### EXCERPT
That too I had found by the side of the road - I
don't know to whom it belongs - and by the side of the road I have left it. I
had gone into the world naked, I am coming from the world naked."
That's what Kabir says in one
of his songs - Jyon ki tyon dhari dinhin chadariya. Kabira
jatan se odhi chadariya - "I have used the clothes of life with
such care and such awareness that I have returned to God his gift exactly as it
was given to me."
The whole society - your
parents, your teachers, your leaders, your priests - they
all want you to become somebody special, Alexanders. But if you want to be
meditative they will all be against you, because meditation means you are
turning away from all ambitions.
I was a student in the
university. The head of my department was so worried about my examinations, he
said, "I have taught in almost a dozen countries all over the world,
hundreds of students, but I have never been concerned about their examinations.
It is very puzzling to my mind - why am I so much concerned about your
examination? You have to promise me that you will reach the examination hall in
time."
I told him, "This is not
part of your work. Your part is to teach me. It is my business to be worried
about the examination or not. If I can manage, I will reach the hall."
He was suspicious. The old man
used to stand every day with his car outside the hostel, in front of my room,
to pick me up and to see me enter the examination hall. And then he would
leave.
I said, "This is too much
unnecessary trouble you are taking. Your house is four miles away. You have to
wake up, and you are not an early riser."
######
### DATA RECORDS
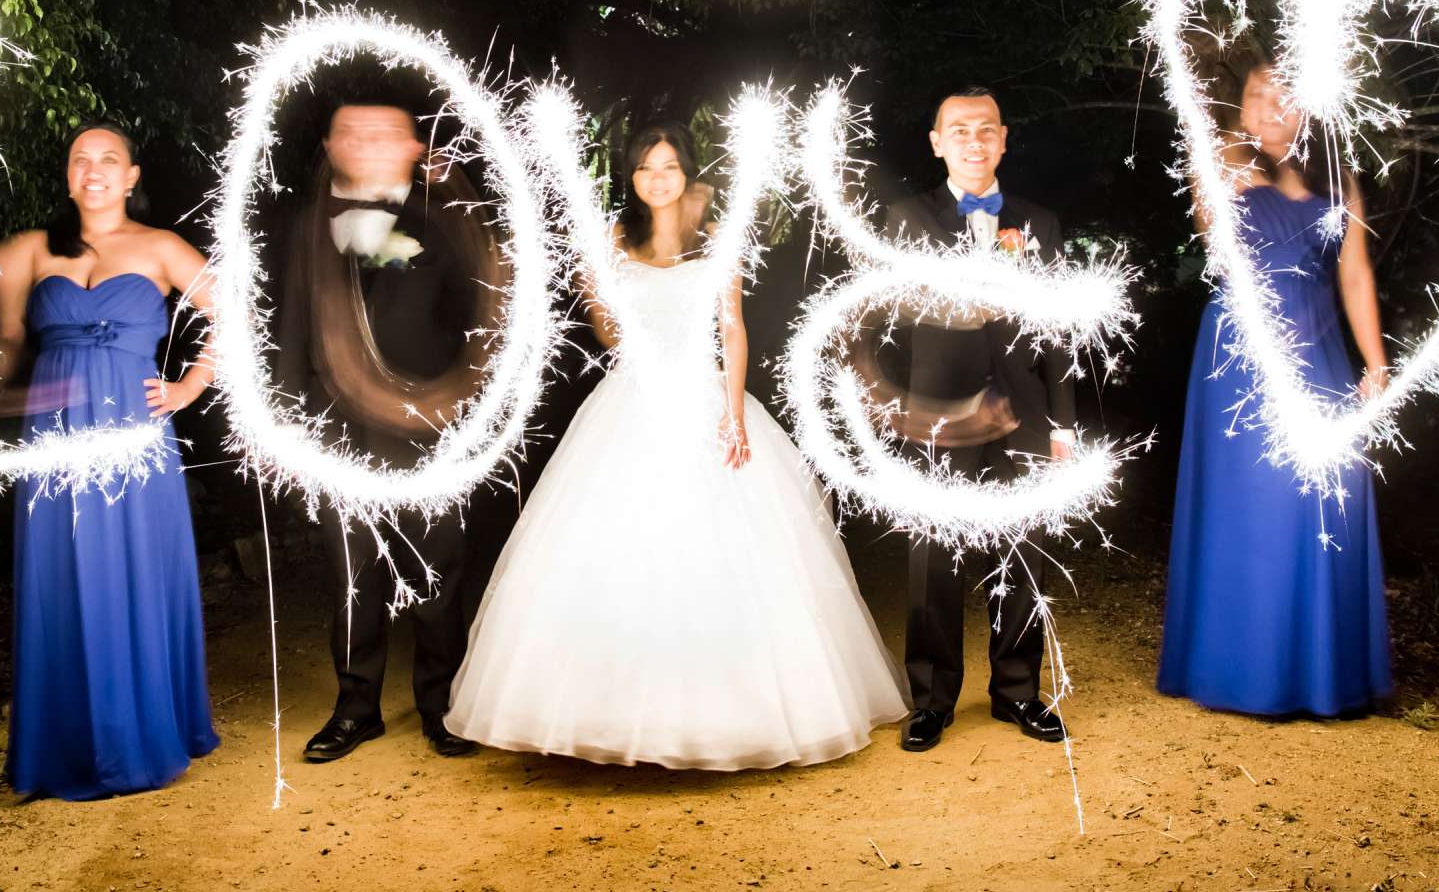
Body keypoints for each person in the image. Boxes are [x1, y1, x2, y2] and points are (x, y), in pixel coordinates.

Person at [444, 122, 906, 769]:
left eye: (669, 167)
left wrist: (735, 414)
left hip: (705, 394)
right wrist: (594, 288)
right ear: (631, 179)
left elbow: (735, 332)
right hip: (632, 398)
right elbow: (612, 337)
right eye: (645, 169)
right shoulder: (610, 240)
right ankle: (604, 710)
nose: (657, 179)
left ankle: (733, 712)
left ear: (686, 175)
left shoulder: (717, 241)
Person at [0, 118, 219, 800]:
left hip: (135, 435)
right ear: (67, 176)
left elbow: (241, 311)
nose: (92, 169)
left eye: (108, 159)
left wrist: (190, 383)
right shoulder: (39, 251)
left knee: (131, 573)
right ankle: (70, 746)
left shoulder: (160, 248)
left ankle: (143, 733)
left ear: (131, 178)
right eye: (79, 159)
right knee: (63, 580)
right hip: (56, 438)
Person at [1157, 59, 1395, 717]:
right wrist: (1231, 140)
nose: (1267, 107)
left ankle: (1316, 669)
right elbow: (1212, 228)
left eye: (1282, 96)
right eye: (1255, 97)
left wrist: (1374, 363)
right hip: (1241, 348)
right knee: (1249, 498)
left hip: (1319, 348)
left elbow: (1354, 275)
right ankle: (1238, 667)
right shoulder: (1226, 166)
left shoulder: (1340, 180)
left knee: (1323, 495)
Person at [278, 100, 490, 762]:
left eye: (381, 133)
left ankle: (442, 702)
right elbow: (292, 324)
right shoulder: (310, 224)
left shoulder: (446, 218)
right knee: (352, 571)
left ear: (411, 145)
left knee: (436, 568)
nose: (364, 144)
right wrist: (291, 414)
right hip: (337, 428)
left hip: (427, 426)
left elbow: (487, 314)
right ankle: (356, 706)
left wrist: (468, 405)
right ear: (330, 146)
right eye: (350, 133)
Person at [882, 88, 1080, 753]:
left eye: (985, 129)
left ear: (1003, 139)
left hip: (1023, 414)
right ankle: (932, 699)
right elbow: (890, 320)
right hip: (938, 417)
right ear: (936, 142)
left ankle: (1018, 692)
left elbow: (1058, 331)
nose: (973, 141)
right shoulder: (906, 218)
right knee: (932, 557)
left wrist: (1064, 423)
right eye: (958, 130)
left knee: (1022, 552)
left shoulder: (1039, 223)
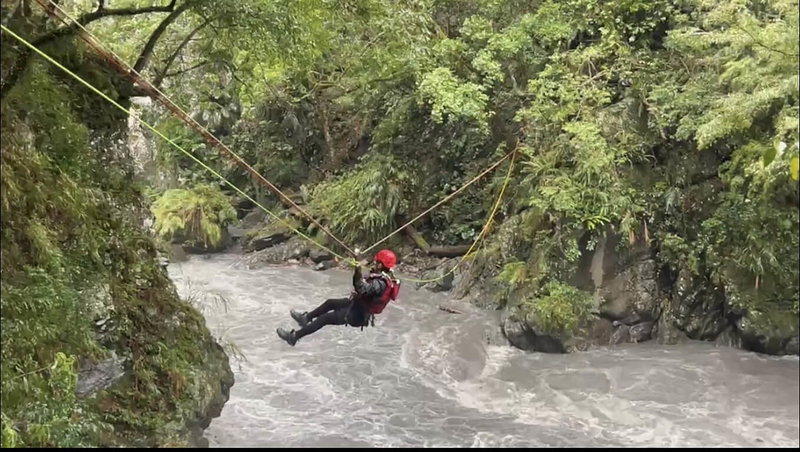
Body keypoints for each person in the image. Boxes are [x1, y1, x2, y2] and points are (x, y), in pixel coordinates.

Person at [276, 249, 401, 346]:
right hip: (357, 305)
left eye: (377, 262)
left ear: (381, 265)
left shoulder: (380, 283)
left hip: (357, 315)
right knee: (330, 303)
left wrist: (357, 268)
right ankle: (306, 318)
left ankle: (294, 337)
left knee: (324, 319)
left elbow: (361, 287)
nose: (374, 263)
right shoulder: (382, 276)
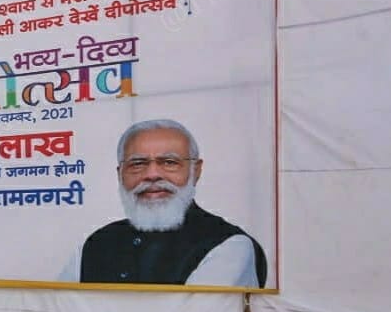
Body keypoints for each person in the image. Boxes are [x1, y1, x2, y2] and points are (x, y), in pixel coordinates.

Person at [59, 119, 268, 288]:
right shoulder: (97, 243)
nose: (152, 175)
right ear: (120, 174)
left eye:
######
EXERCISE REQUIREMENTS —
(1) In the excerpt about Kabir and the university examinations, write out the text between "I was a student" and "about their examinations.", inclusive, replacing "countries" with "nations".
(2) Which groups does the excerpt name as making up "the whole society"?

EXERCISE ANSWERS —
(1)
I was a student in the
university. The head of my department was so worried about my examinations, he
said, "I have taught in almost a dozen nations all over the world,
hundreds of students, but I have never been concerned about their examinations.

(2)
- Your parents
- Your teachers
- Your leaders
- Your priests